I agree in hindsight that ‘model internals’ is a misnomer. As you say, what we actually really care about is functional understanding (in terms of the input-output map), not representational understanding (in terms of the components of the model), and in future writing I’ll re-frame the goal as such. I still argue that having a good functional understanding falls under the broader umbrella of ‘interpretability’, e.g. training a smaller, more interpretable model that locally predicts the larger model is something that has been historically called ‘interpretability’ / ‘explainability’.
I also like keeping ‘interpretability’ in the name somewhere, if only to make clear that the aspirational goals and theory of change are likely very similar to mechanistic interpretability
So overall, I don’t think the type of work you mention is really focused on internals
I agree with this! At the same time I think this type of work will be the backbone of the (very under-specified and nascent) agenda of ‘prosaic interpretability’. In my current vision, ‘prosaic interpretability’ will stitch together a swathe of different empirical results into a broader fabric of ‘LLM behavioural science’. This will in turn yield gearsy models like Jan Kulveit’s three layer model of LLM behavioural science or the Waluigi effect.
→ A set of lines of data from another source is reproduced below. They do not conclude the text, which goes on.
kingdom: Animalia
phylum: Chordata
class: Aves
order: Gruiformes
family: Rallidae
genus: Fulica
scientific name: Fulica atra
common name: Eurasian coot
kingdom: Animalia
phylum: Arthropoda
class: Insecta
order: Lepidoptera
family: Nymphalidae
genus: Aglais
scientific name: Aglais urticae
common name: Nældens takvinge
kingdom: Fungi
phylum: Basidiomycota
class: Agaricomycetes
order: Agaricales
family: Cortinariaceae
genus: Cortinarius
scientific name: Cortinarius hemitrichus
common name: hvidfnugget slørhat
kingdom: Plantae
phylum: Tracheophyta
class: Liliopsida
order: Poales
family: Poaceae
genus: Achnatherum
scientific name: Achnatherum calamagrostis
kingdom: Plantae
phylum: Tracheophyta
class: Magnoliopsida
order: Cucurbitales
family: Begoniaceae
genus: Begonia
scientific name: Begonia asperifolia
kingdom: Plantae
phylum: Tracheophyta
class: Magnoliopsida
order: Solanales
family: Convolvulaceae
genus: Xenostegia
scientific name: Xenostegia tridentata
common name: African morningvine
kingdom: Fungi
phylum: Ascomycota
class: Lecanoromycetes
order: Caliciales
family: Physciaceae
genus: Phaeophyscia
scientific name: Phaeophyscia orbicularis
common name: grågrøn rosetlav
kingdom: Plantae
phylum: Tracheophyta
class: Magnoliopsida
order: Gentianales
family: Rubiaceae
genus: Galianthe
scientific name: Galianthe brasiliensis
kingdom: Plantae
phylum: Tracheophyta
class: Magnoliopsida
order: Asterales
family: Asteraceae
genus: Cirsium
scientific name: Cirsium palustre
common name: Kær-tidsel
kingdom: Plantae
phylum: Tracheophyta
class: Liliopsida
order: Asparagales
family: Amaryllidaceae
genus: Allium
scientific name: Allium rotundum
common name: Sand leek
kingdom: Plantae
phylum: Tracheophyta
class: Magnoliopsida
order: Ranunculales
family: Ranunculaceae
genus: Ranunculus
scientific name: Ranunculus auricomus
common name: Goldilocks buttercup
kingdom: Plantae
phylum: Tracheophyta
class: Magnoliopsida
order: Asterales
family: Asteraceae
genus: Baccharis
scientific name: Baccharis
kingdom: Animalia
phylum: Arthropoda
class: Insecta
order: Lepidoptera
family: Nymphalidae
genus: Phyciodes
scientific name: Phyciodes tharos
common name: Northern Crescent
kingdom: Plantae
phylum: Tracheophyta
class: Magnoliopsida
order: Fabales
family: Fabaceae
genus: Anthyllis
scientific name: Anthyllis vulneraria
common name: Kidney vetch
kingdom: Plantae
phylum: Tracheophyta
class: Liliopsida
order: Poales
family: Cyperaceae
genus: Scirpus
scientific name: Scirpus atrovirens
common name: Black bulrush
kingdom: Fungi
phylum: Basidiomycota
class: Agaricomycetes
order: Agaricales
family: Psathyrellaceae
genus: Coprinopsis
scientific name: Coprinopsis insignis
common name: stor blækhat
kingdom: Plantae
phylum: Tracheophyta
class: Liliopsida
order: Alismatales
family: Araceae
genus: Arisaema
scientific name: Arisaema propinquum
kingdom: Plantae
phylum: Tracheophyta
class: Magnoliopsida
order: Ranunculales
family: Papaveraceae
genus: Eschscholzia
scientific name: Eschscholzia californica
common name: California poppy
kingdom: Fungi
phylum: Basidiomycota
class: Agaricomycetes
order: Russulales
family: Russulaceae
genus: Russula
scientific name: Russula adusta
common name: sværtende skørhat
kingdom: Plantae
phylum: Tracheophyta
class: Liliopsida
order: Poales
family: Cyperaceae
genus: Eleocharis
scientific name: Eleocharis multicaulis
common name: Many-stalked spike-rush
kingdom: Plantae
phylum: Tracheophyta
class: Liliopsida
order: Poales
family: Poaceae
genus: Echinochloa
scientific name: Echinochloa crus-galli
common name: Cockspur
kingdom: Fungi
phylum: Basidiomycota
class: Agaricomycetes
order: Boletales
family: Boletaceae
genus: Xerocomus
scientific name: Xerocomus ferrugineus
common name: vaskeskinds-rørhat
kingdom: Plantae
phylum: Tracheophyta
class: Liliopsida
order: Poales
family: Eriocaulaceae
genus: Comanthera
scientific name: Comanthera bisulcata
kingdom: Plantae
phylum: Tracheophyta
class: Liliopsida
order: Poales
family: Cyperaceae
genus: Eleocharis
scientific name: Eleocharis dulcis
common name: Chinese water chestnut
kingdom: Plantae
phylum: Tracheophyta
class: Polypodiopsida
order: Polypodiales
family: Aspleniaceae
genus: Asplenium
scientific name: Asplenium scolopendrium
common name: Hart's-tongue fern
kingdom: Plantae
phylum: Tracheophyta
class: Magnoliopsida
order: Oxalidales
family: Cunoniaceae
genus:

Aside: I haven’t been working with Owain very long but it’s already my impression that in order to do the sort of work his group does, it’s necessary to have a collection of (probably somewhat-wrong but still useful) gearsy models like the above that point the way to interesting experiments to do. Regrettably these intuitions are seldom conveyed in formal writing because they are less defensible than the object-level claims. Nonetheless I think they are a very fundamental (and understated) part of the work.